How does one behave when visited by the CID?
I have been visiting different parts of India for the past 8 – 9 years for conferences and also as part of numerous delegations. Fortunately I have always been granted visas that exempt me from police reporting although city restrictions have applied. We have all constantly grumbled about that but have learnt to live with it until both governments see reason and try and find a better, simpler way – maybe a Saarc visa that allows easier access across borders for business, culture and tourism. It would help create a better understanding and would drive the economic and social development of all countries in the region. Far-fetched? Perhaps.
Last week in Mumbai, something happened that has never happened before. I received a call from the reception desk asking me to go downstairs with my passport and papers because there were some gentlemen from the CID who wished to see me. I was a bit taken aback but of course the request could not be ignored so I sauntered downstairs and came face-to-face with three CID types.
In the meantime my colleagues Faisal Khan and Syed Ahmad had received similar phone calls and were trying desperately to get me on the phone. As Syed said, they figured they needed to let someone know what was going on in case they were taken away to some unknown destination by these guys. Paranoia? Maybe not. It is a dangerous world and agencies around the world are increasingly being given more and more powers at the cost of the rights of individuals.

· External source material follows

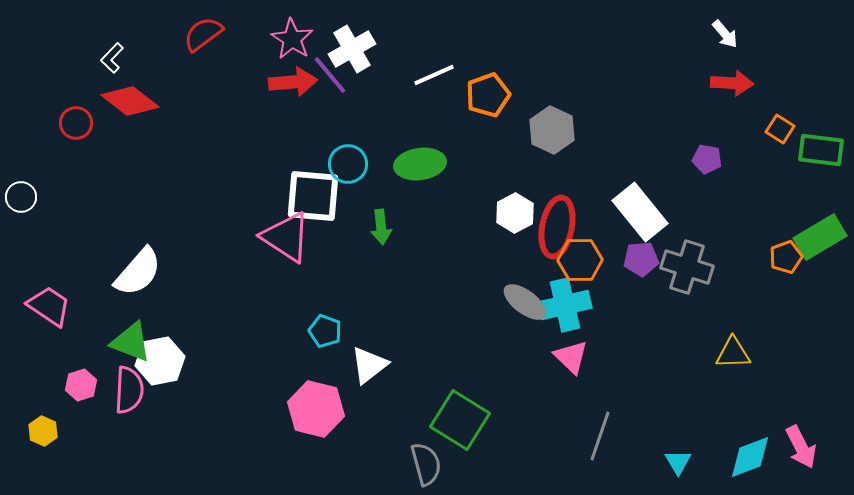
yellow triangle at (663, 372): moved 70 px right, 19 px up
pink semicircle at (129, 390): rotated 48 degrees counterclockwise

Anyway, to cut to the chase, we met with the three gentlemen from the CID in the lobby and as they went through our documents, we chatted about the kilos of kaju katli we had bought that morning and the amount of last minute shopping we had done resulting in Faisal having to help me carry loads of packages back to the hotel. We laughed and chatted partly to overcome the nervousness we felt at being investigated. How does one behave when one is being viewed suspiciously by guys whose job it is to suspect anyone and everyone? Having said that, the CID guys didn’t quite know how to handle our nonchalant behaviour either. They kept trying to draw our attention away from the kaju katli discussion to the seriousness of the checking that was being done. They asked us why we were India, how long we had been there, when we were leaving, etc etc.

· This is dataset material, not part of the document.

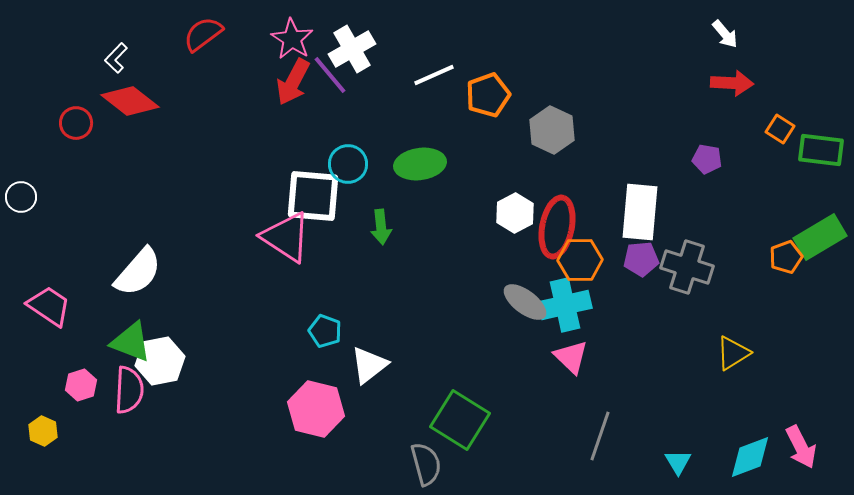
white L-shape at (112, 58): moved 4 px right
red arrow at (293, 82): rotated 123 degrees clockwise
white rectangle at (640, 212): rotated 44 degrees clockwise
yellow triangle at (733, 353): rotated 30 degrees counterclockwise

I thought they had asked enough questions so I started asking them some questions. Yeah yeah that is one way of dealing with a situation one has not been trained to handle :). I asked them if we had the honour of their visit because of what had happened the night before. They pretended not to know what I was referring to. I wasn’t going to let go so easily so I persisted “You know – the Pune blast!” They responded by saying that it had nothing to do with that and that this was just routine standard operating procedure. I smiled and said “Well, I have been coming to India on business for the past 8 years and I have never had the pleasure of seeing you or your colleagues before.” They smiled slightly and ignored my remark. After they had gone through all the papers and asked their questions, they thanked us and left. And that was the end of an encounter that none of us wanted to go through again. It was an uncomfortable situation at best.
What amused me was what Syed said next. He wanted to know why it was that in the movies the CID/CIA types were all depicted as good looking, dashing and glamorous guys when in fact in real life, they weren’t. Good question Syed! 🙂 I wouldn’t have minded a visit from a James-Bond type.